With the pictures left out, output the records below exactly.

* * * *

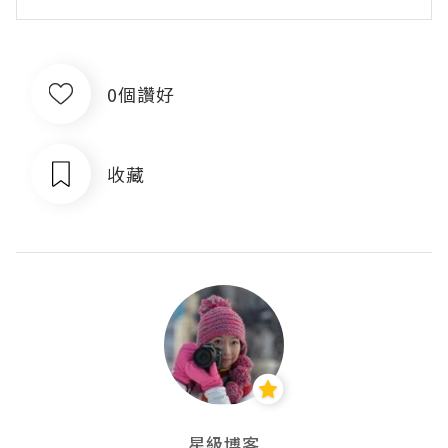
0個讚好
收藏
星級博客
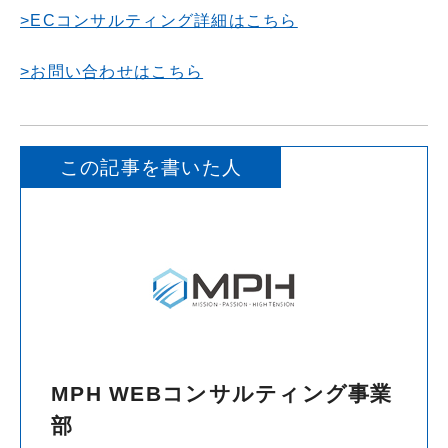
>ECコンサルティング詳細はこちら
>お問い合わせはこちら
この記事を書いた人
MPH WEBコンサルティング事業
部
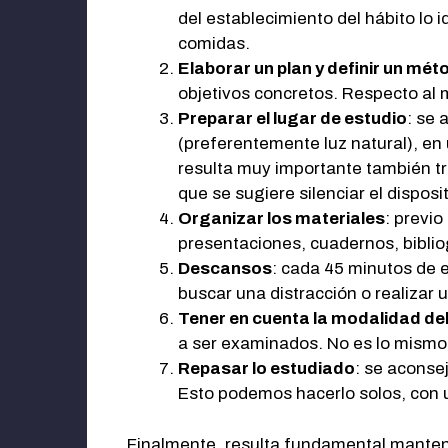
del establecimiento del hábito lo
comidas.
Elaborar un plan y definir un mét
objetivos concretos. Respecto al
Preparar el lugar de estudio
: se 
(preferentemente luz natural), en 
resulta muy importante también tra
que se sugiere silenciar el disposi
Organizar los materiales
: previ
presentaciones, cuadernos, bibliog
Descansos
: cada 45 minutos de 
buscar una distracción o realizar 
Tener en cuenta la modalidad d
a ser examinados. No es lo mismo 
Repasar lo estudiado
: se aconse
Esto podemos hacerlo solos, con
Finalmente, resulta fundamental mante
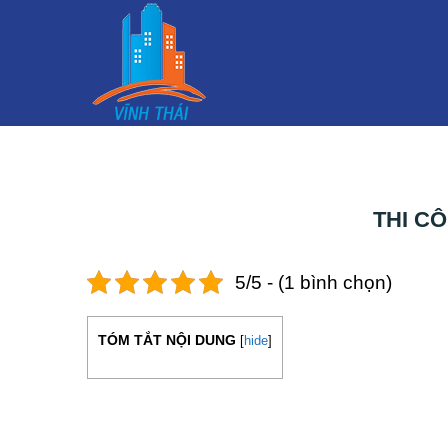
THI C
5/5 - (1 bình chọn)
TÓM TẮT NỘI DUNG
[
hide
]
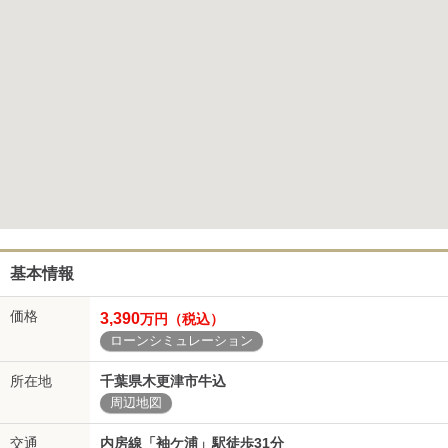
基本情報
価格
3,390
万円（税込）
ローンシミュレーション
所在地
千葉県木更津市牛込
周辺地図
交通
内房線「袖ケ浦」駅徒歩31分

* * * *

## EXERCISE SOLUTION
0個讚好
收藏
星級博客
>ECコンサルティング詳細はこちら
>お問い合わせはこちら
この記事を書いた人
MPH WEBコンサルティング事業
部
del establecimiento del hábito lo
comidas.
Elaborar un plan y definir un mét
objetivos concretos. Respecto al
Preparar el lugar de estudio
: se 
(preferentemente luz natural), en 
resulta muy importante también tra
que se sugiere silenciar el disposi
Organizar los materiales
: previ
presentaciones, cuadernos, bibliog
Descansos
: cada 45 minutos de 
buscar una distracción o realizar 
Tener en cuenta la modalidad d
a ser examinados. No es lo mismo 
Repasar lo estudiado
: se aconse
Esto podemos hacerlo solos, con
Finalmente, resulta fundamental mante
THI C
5/5 - (1 bình chọn)
TÓM TẮT NỘI DUNG
[
hide
]
基本情報
価格
3,390
万円（税込）
ローンシミュレーション
所在地
千葉県木更津市牛込
周辺地図
交通
内房線「袖ケ浦」駅徒歩31分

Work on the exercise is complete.